Reuters reported yesterday on some of the "highlights" of the new FHA "reform" bill
Existing rules for the Federal Housing Administration program cap the number of RAM loans at 275,000. But that would be eliminated under a compromise hatched in recent days between Christopher Dodd, chairman of the banking panel, and Sen. Richard Shelby, the panel’s top Republican.
The RAM mortgage cap was also eliminated in a version of the bill passed by the House of Representatives financial services panel, meaning it will likely be scrapped in the final version of the bill.
Today, FHA borrowers must offer 3 percent cash to quality for a loan so the new language would cut that requirement in half. Also, loans that exceed $362,000 are not FHA eligible under existing rules, which has effectively eliminated the program along the East and West Coasts.

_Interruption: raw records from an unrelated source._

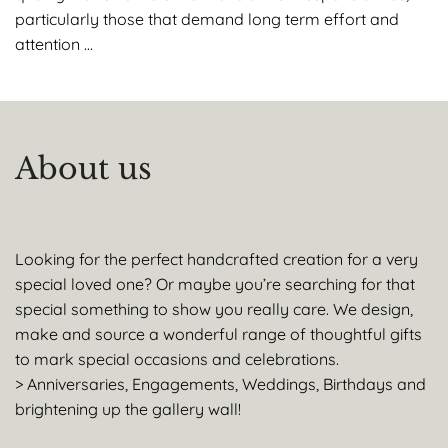
particularly those that demand long term effort and
attention …
About us
Looking for the perfect handcrafted creation for a very
special loved one? Or maybe you’re searching for that
special something to show you really care. We design,
make and source a wonderful range of thoughtful gifts
to mark special occasions and celebrations.
> Anniversaries, Engagements, Weddings, Birthdays and
brightening up the gallery wall!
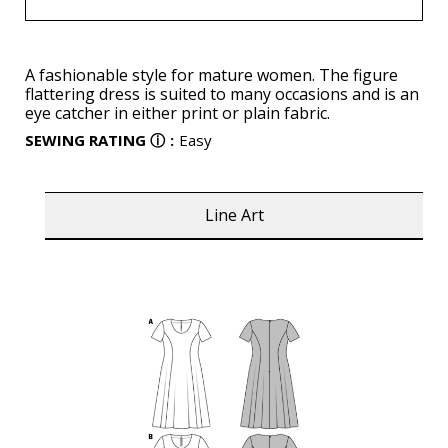
A fashionable style for mature women. The figure
flattering dress is suited to many occasions and is an
eye catcher in either print or plain fabric.
SEWING RATING
ⓘ
:
Easy
Line Art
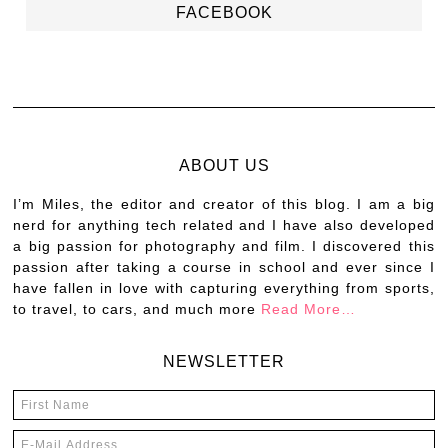
FACEBOOK
ABOUT US
I’m Miles, the editor and creator of this blog. I am a big
nerd for anything tech related and I have also developed
a big passion for photography and film. I discovered this
passion after taking a course in school and ever since I
have fallen in love with capturing everything from sports,
to travel, to cars, and much more
Read More…
NEWSLETTER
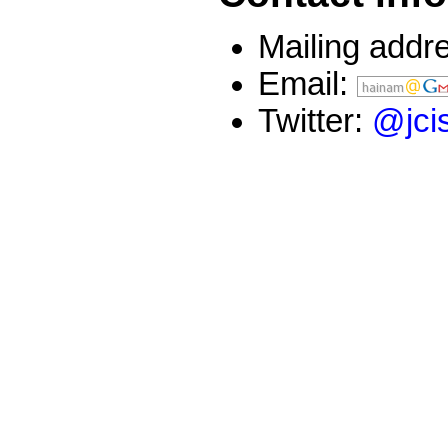
Mailing addre
Email:
Twitter:
@jci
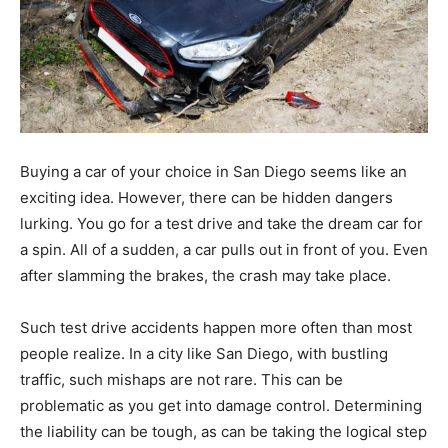
Buying a car of your choice in San Diego seems like an
exciting idea. However, there can be hidden dangers
lurking. You go for a test drive and take the dream car for
a spin. All of a sudden, a car pulls out in front of you. Even
after slamming the brakes, the crash may take place.
Such test drive accidents happen more often than most
people realize. In a city like San Diego, with bustling
traffic, such mishaps are not rare. This can be
problematic as you get into damage control. Determining
the liability can be tough, as can be taking the logical step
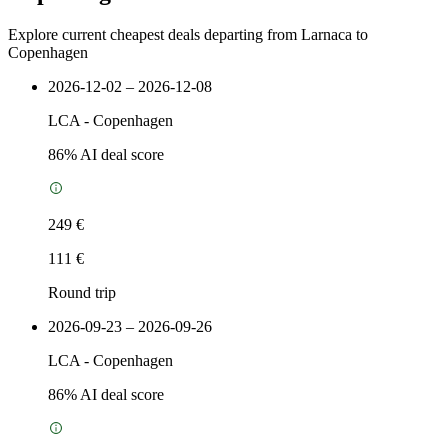
Explore current cheapest deals departing from Larnaca to
Copenhagen
2026-12-02 – 2026-12-08
LCA
-
Copenhagen
86
% AI deal score
249 €
111 €
Round trip
2026-09-23 – 2026-09-26
LCA
-
Copenhagen
86
% AI deal score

Rep. Barney Frank, chairman of the House Financial Services Committee, has said he will try to lift the FHA loan limit as high as $500,000 and give officials the power to raise the limit in times of severe market disruption when the bill is taken up tomorrow.
Up until now, FHA loans have outperformed subprime loans. According to Lawrence Yun of the National Association of Realtors:
FHA loan performance has been far superior to that of the subprimes, with a default rate three times lower than that of subprime adjustable-rate mortgages.
There is the concern, though, that if FHA loans start walking and talking more like subprime loans, they will start acting more like subprime loans. If this bill passes, it sounds like it will allow the FHA to dress up wolfish subprime loans as FHA conforming sheep. Who then is stuck with the bill when all that is left is lamb chops?









Given the explicit Government guarantee an excess supply of FHA loans would “crowd out” investment directed towards “real” Government debt, effectively pushing up interest rates.
http://www.financialsense.com/editorials/kasriel/2007/0824.html sums it up perfectly.
Doh! Of course FHA loans outperform subprime. FHA still requires documentation and a demonstration of the ability to pay the mortgage! FHA has no teaser rates or resets. The issue is moot unless congress lets FHA make 110-130% LTV mortgages since most of the deadbeat subprimers are upside down in their houses. And unlike mortgage brokers and thier favorite little monkey appraisers that do what they are told FHA has very tight appraisal procedures.
This is a bandaid that will help maybe 10% of the subprimers.
Austrian-
Great article.
I just heard this morning that the veto proof bill that passed in the House takes the FHA limit to as high as 730k with 0% down!!! I didn’t see if the income verification requirement had been changed, but it wouldn’t surprise me if it did. This is par for the course, the Fed has done this for decades; bail out banks, businesses and speculators and recoup the bailout money through the hidden tax called inflation. The people who suffer the most are those who are prudent and save their money.
Tampabay-
I remember reading once that governments tax what they want to discourage and subsidize what they want to encourage. A policy of subsidizing stupidity makes no sense to me.
This rate cut was a big mistake. The dollar is getting crushed and now we will see several countries quit buying our debt and may move away from the dollar.
The whole housing mess was caused by FRAUD! You had lenders/brokers lying to their borrowers; You had borrowers lying about their income and assets; You had banks, insurance companies and hedge funds lying about the real value of their mortgages.
The robust economy over the past 3-4 years was caused by the cheap money fueling the housing boom. People saw their homes jump in value and started borrowing against them to buy cars and TV’s. Now that the money is gone, the economy must stand on earned income.
This new bill 1852 is another way to force the taxpayers to support the crappy lending practices that caused this whole mess. I can’t believe the complacency of our government.
They are trying to go back to the free money economy with governement guarantees so that it can’t lock up the mortgage market again. What a waste of taxpayers dollars. They are patching the housing bubble with concrete patches. Sooner or later, it will completely unravel and the economy will pay dearly.
http://www.telegraph.co.uk/money/main.jhtml?xml=/money/2007/09/19/bcnsaudi119.xml
This article is a good synopsis of what will eventually happen.
More PR hype…raising the FHA loan limits to $500K will do absolutely zero for the disaster that is subprime. Why? A majority of subprime borrower applications were stated income, stated asset or bank statement loans. FHA is full doc — W2s, paystubs, tax returns and bank statements — which documents the subprime lenders thought that people could not find in their top dresser drawer so they gave away money at 106% LTV to borrowers who will never have the earning power to repay — And as far qualifying full doc for a $500K loan — @ 6.5% the P&I payment would be $3,160. plus taxes, insurance, and MIP… say $3,500.00 a month — the borrower would have to document more than $10 Gs a month to qualify — think about it …. if the subprime borrower earned $120K or more a year then why did they take a subprime loan in the 1st place.
No, the FHA is not going to bail out this mess nor is Fannie or Freddie. Lenders will be stuck with a massive inventory of homes for sale with no buyers … unless they offer huge discounts to people who can actually document their income … what a unique concept.